Four students crowded around the laptop in teacher Brenda Bott’s lab, squinting at the screen. Today’s task was to get familiar with the high-powered microscopes on their tables, including the electronic microscope hooked up to a video camera. They’d found a dead moth in the windowsill, and decided it made the perfect trial subject.
With a few adjustments to the knobs, the moth’s bulging eyes and feathery hairs were tack sharp through the view finder. A student teacher, who is training to become an educator after spending years at the Stowers Institute for Medical Research, helps the students pull up the image from the microscope on a computer, and then projects it onto a large monitor at the front of the class.
“Like that!” Bott said, looking into the moth’s black eye on the monitor. “I want to get pictures like that printed out for the walls.”
The students are giddy — “I honestly can’t believe we can do that,” said one — and it’s not hard to see why.
Three weeks into the school year, the district’s new Center for Academic Achievement is starting to become the lively hub of advanced education opportunities administrators envisioned when they proposed the facility back in 2014.
The west half of the 130,000 square foot, $35 million building, which was constructed on the site of the former Antioch Middle School, is occupied by administrative offices, a fitness center open to all district employees, and a medical clinic where employees can get routine checkups. The other half is dedicated to state-of-the-art learning environments, from the new home for the district’s culinary arts program and Broadmoor Bistro restaurant to a mock emergency room where medical health science students run response scenarios on medical dummies.
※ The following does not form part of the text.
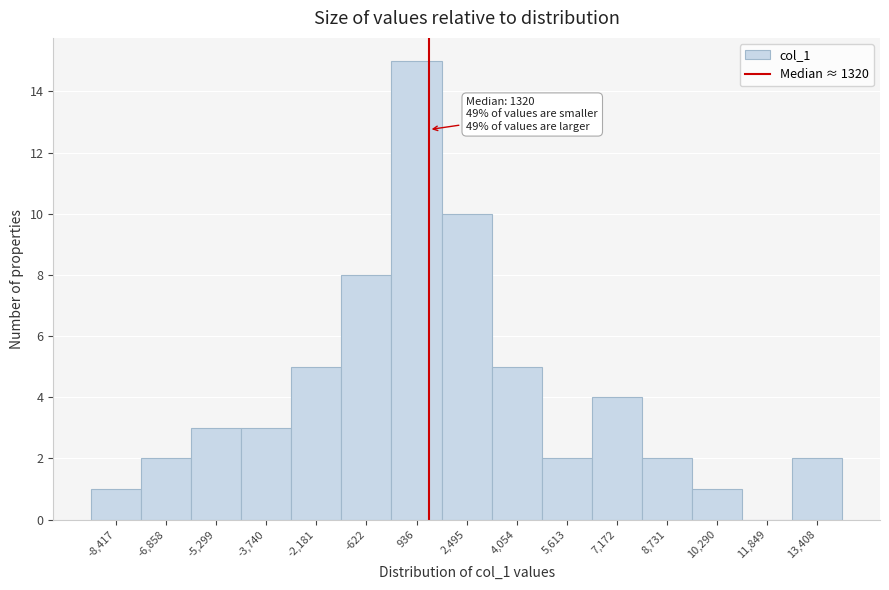

Over which range of the x-axis is the bar tallest?

200 to 1800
On a typical weekday, you might find students hard at work sketching out characters for a video game they’ll code as part of the animation and interactive media program, while next door some aspiring civil engineers in the Project Lead the Way program are using white boards to mock up possible designs for an energy efficient Habitat for Humanity house.
These types of advanced professional classes, called “signature programs” by the district, have been around for two decades in Shawnee Mission. But they’ve gained serious momentum in the past several years as administrators have looked for ways to create high-value opportunities that not only prepare students for real-world careers, but also get them energized about their education.
“The goal for us is that every student can find a connection point, whether they come here [to the Center for Academic Achievement], or they find something at their home high school,” said Christy Ziegler, the district’s assistant superintendent for innovation and performance. “[We want to] get them excited about coming to school every single day, and give them programs that they can see a purpose for.”
Most of the signature program tracks begin at students’ home high schools, where they take introductory coursework. After a student has taken an intro class, he or she is eligible for the advanced courses offered at the CAA, where they will spend two hours most school days getting professional level training. The curriculum for each of the signature programs is developed in collaboration with an industry advisory council, an effort administrators put in place to ensure the practical lessons students were learning would be applicable in workforce. A number of the programs even offer students the chance to earn professional credentials which still in high school. Medical health sciences students, for example, can earn their certified nursing assistance credentials through the program. Engineering students can get certified in Autodesk, the industry standard design software.
The district provides transportation to and from the CAA for the signature programs, making them accessible to every high schooler.
“Any one can come,” Ziegler said. “A lot of this is about access, and making sure these opportunities are open to all students.”
And the new setting has advantages beyond the modern facilities, says Ziegler. It’s also created a great opportunity for students and district level administrators to connect. The Broadmoor Bistro operates a coffee shop and pastry counter that’s open during the day, creating a spot where teachers, students — and even members of the community — can bump into one another and chat.
“Now we get to see students every day and what their experiences are like,” she said.